* **What is needed**:
Exactly and only the lines from the first entry through the line with "middle dip: (12, 534)" should be copied, both ends included, with no pictures.

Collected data
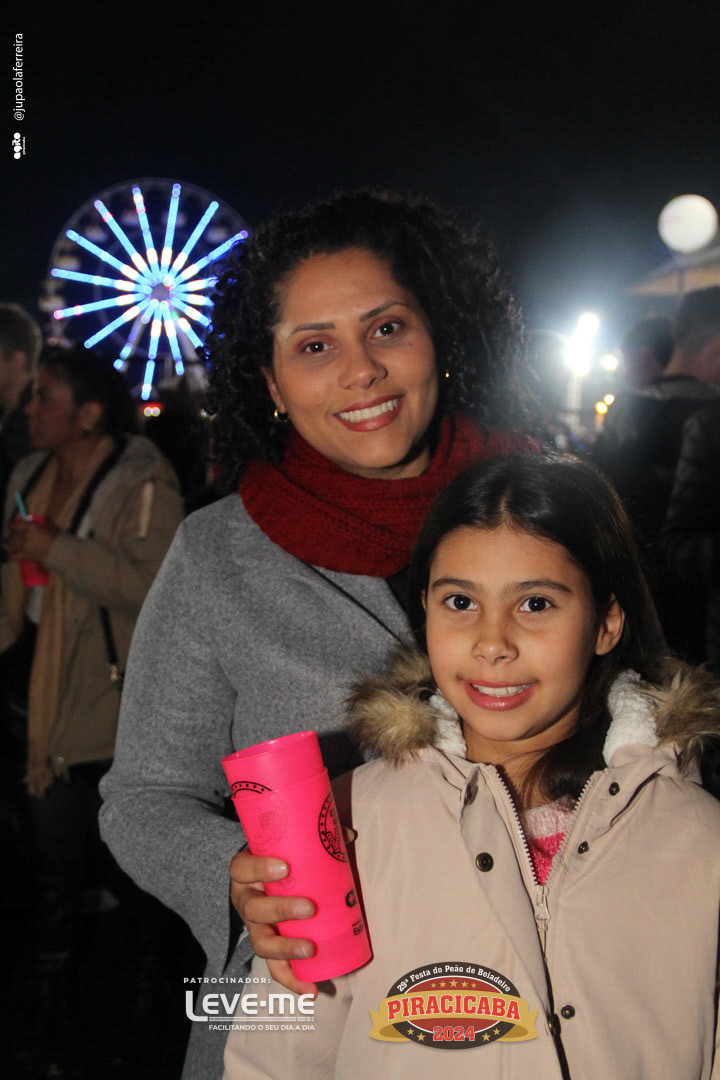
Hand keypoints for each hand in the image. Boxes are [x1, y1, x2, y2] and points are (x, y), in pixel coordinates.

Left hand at [6, 516, 60, 562]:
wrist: (61, 553)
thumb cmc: (59, 538)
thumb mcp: (53, 527)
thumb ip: (46, 522)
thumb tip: (45, 518)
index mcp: (31, 527)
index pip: (15, 525)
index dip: (13, 525)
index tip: (13, 526)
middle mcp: (25, 535)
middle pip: (11, 534)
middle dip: (12, 534)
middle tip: (14, 535)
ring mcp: (23, 546)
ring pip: (10, 544)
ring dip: (11, 543)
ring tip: (13, 544)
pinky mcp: (25, 556)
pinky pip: (13, 555)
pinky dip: (12, 554)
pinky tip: (15, 553)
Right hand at [230, 849, 317, 996]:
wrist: (257, 878)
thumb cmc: (276, 858)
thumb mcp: (286, 846)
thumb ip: (314, 837)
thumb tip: (345, 835)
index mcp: (245, 873)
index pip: (241, 868)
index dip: (259, 869)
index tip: (284, 867)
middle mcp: (246, 901)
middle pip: (254, 909)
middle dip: (281, 910)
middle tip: (309, 908)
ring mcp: (255, 927)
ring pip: (261, 943)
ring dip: (286, 949)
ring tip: (310, 950)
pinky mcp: (268, 946)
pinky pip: (275, 967)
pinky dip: (291, 981)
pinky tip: (311, 991)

* **Finished task**:
Hand keypoints for each hand in the image. Boxes are [x1, y1, x2, y2] and points are (x, y), in pixel coordinates.

Left hand at [6, 516, 60, 562]:
wrist: (61, 553)
thumb cmc: (59, 538)
thumb mcp: (53, 527)
thumb ip: (46, 522)
thumb tip: (45, 518)
index mcp: (31, 527)
index pip: (15, 525)
index dip: (13, 525)
index tip: (13, 526)
middle mcp: (25, 535)
middle pip: (11, 534)
middle dip: (12, 534)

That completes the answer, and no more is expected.